We can’t make sense of election without union with Christ.
Paul writes in the opening of Ephesians,
Blessed be the God and Father of our Lord Jesus Christ, who has blessed us in Christ with every spiritual blessing in the heavenly places, even as he chose us in him before the foundation of the world. (Eph. 1:3-4; emphasis added)
We can’t make sense of election without union with Christ, because there is nothing inherent within us that would make us desirous to God. There is nothing in us worth choosing. But when we are united to Christ, it all starts to make a little more sense.
When Paul tells us that this choosing took place “before the foundation of the world,” he sends us into the marvelous and mysterious eternal counsel of the Godhead. More specifically, Paul refers to what theologians call the Covenant of Redemption. A covenant is a binding agreement between two or more parties. The Covenant of Redemption teaches us that the Trinity made a binding agreement before time began that the Father would send the Son who, equipped by the Spirit, would redeem the elect.
Christ came to the world with a purpose.
While it might sound overly heady and perhaps even speculative, the Covenant of Redemption can be understood quite simply by stating it this way: Christ came to the world with a purpose. He had an agenda. He had a particular people in mind to save. The redemption of sinners was not wishful thinking on his part, nor were the saved selected by lottery. Jesus speaks of this intention in John 17, in what is known as the High Priestly Prayer:
Jesus spoke these words, lifted up His eyes to heaven, and said: “Father, the hour has come. Glorify Your Son, that Your Son also may glorify You, as You have given Him authority over all flesh, that He should give eternal life to as many as You have given Him. And this is eternal life, that they may know You, the only true God, and Jesus Christ whom You have sent. I have glorified You on the earth. I have finished the work which You have given Me to do. And now, O Father, glorify Me together with Yourself, with the glory which I had with You before the world was.” (John 17:1–5)

Directions =
- 1) Print the passage on election and union with Christ, starting with "We can’t make sense of election without union with Christ." and going on through "1:3-4; emphasis added)".
- 2) Condense the paragraph of the passage on election and union with Christ that opens with "When Paul tells us that this choosing" into a short bulleted list that keeps its main facts.

Supplied data =

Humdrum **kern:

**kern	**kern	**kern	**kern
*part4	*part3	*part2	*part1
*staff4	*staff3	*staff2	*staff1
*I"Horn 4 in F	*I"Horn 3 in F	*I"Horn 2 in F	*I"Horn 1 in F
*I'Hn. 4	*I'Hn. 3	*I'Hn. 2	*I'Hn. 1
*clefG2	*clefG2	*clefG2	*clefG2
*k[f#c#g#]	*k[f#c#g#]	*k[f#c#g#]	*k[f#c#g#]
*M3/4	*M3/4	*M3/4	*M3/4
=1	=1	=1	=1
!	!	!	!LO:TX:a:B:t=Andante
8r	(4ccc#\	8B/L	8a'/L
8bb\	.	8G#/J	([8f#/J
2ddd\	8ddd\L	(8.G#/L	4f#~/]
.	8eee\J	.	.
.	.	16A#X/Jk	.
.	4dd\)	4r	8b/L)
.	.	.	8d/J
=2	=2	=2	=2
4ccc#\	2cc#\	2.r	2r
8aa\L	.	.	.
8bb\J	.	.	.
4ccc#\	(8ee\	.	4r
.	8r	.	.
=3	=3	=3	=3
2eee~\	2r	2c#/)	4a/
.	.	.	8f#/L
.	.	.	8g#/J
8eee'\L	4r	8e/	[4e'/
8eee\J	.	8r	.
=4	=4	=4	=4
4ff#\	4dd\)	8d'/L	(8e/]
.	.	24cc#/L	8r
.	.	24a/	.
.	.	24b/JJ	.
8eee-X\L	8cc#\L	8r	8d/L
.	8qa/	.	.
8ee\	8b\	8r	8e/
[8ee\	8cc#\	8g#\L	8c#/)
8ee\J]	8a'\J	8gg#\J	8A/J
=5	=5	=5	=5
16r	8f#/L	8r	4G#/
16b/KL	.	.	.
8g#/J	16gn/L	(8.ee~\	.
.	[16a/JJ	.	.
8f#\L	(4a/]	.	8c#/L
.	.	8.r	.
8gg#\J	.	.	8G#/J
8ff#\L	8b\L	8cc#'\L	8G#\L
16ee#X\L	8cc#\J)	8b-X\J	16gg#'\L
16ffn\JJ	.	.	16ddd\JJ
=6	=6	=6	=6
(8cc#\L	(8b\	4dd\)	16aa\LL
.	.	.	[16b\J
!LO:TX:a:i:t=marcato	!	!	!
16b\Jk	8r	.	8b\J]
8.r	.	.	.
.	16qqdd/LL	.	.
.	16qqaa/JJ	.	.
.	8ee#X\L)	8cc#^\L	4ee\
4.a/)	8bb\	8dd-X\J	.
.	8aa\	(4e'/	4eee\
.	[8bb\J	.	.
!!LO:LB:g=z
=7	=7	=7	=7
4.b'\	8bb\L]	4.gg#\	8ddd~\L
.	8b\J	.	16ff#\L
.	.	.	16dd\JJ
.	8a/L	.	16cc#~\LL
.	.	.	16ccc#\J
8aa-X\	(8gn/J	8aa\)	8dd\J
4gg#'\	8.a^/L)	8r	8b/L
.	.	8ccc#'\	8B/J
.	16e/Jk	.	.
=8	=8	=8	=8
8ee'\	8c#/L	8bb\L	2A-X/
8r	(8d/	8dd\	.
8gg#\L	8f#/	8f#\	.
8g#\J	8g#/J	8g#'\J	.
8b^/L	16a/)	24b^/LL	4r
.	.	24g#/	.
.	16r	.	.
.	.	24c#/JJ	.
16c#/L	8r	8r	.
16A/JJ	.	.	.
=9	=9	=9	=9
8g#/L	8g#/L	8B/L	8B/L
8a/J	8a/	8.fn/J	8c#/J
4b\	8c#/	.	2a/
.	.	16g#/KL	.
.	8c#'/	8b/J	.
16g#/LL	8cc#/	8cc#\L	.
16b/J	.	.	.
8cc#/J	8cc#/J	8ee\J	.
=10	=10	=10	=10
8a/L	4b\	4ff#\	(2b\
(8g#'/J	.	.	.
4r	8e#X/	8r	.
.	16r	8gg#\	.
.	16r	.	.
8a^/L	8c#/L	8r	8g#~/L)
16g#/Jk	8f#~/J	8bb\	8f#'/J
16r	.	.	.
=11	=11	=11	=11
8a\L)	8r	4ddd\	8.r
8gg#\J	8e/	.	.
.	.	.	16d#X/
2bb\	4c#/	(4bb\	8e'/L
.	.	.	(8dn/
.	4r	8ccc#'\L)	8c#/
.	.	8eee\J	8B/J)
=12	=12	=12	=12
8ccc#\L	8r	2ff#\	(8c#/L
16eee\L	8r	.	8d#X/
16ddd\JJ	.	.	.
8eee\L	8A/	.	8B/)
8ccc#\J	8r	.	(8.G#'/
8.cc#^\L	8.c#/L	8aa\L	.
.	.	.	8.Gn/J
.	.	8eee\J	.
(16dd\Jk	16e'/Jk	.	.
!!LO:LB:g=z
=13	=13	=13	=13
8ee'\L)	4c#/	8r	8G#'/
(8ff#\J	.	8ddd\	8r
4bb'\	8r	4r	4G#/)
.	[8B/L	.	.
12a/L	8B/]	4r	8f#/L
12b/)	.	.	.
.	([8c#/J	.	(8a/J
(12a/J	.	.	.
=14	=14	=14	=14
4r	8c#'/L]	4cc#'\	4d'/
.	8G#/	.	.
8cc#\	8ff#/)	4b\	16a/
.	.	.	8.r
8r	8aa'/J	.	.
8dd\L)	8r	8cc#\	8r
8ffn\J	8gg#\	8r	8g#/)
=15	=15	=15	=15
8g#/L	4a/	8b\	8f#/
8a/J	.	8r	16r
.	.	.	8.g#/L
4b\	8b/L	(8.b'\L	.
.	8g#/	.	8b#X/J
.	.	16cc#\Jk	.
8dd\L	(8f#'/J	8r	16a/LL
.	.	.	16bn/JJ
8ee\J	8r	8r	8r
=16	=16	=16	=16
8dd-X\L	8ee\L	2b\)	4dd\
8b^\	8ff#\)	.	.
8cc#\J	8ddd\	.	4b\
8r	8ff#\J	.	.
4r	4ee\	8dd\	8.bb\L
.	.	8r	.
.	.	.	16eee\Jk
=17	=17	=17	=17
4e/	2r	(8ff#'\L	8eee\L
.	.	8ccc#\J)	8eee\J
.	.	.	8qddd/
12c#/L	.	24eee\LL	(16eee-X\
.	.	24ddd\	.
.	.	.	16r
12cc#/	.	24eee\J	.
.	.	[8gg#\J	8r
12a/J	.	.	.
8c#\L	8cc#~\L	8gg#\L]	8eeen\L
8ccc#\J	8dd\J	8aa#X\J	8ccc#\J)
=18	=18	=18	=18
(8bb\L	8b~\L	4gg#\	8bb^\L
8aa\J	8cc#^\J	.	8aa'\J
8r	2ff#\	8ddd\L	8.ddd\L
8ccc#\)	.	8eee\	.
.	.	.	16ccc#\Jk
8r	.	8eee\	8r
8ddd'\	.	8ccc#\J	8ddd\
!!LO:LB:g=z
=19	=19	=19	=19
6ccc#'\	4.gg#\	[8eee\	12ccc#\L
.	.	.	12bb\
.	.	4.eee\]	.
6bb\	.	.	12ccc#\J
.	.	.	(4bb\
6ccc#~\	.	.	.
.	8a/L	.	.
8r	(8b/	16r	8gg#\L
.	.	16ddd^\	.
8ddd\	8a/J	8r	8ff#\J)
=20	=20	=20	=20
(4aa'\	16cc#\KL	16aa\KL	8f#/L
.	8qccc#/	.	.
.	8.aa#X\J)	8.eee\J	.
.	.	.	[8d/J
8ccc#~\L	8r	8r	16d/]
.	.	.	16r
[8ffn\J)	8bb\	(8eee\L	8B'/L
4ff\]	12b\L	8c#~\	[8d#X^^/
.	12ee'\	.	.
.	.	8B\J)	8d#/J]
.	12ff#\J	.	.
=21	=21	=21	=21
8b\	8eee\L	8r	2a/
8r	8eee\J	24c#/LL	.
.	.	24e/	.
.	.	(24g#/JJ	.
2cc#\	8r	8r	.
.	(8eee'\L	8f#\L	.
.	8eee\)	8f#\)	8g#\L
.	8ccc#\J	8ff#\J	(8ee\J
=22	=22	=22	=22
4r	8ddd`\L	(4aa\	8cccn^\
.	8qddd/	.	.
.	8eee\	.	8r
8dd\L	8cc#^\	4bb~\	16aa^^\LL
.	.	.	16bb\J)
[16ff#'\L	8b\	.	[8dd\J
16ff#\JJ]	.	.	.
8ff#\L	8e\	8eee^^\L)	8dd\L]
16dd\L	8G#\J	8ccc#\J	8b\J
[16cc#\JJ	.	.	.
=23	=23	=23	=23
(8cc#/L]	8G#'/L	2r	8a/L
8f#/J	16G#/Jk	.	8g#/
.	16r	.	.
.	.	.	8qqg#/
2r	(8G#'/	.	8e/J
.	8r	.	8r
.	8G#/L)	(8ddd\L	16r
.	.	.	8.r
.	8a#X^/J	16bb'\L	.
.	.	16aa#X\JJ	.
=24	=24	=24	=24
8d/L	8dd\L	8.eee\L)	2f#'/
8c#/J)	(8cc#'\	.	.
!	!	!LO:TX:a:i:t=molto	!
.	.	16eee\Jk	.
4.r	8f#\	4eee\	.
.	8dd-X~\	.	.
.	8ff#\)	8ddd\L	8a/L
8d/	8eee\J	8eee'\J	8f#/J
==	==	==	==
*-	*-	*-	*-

Answers below =
- 1)
We can’t make sense of election without union with Christ.
Paul writes in the opening of Ephesians,
Blessed be the God and Father of our Lord Jesus Christ, who has blessed us in Christ with every spiritual blessing in the heavenly places, even as he chose us in him before the foundation of the world. (Eph. 1:3-4; emphasis added)

- 2)
- Paul says the choosing took place "before the foundation of the world," pointing to the eternal counsel of the Godhead.
- He refers specifically to what theologians call the Covenant of Redemption.
- A covenant is a binding agreement between two or more parties.
- In this covenant, the Trinity agreed before time began that the Father would send the Son, who, equipped by the Spirit, would redeem the elect.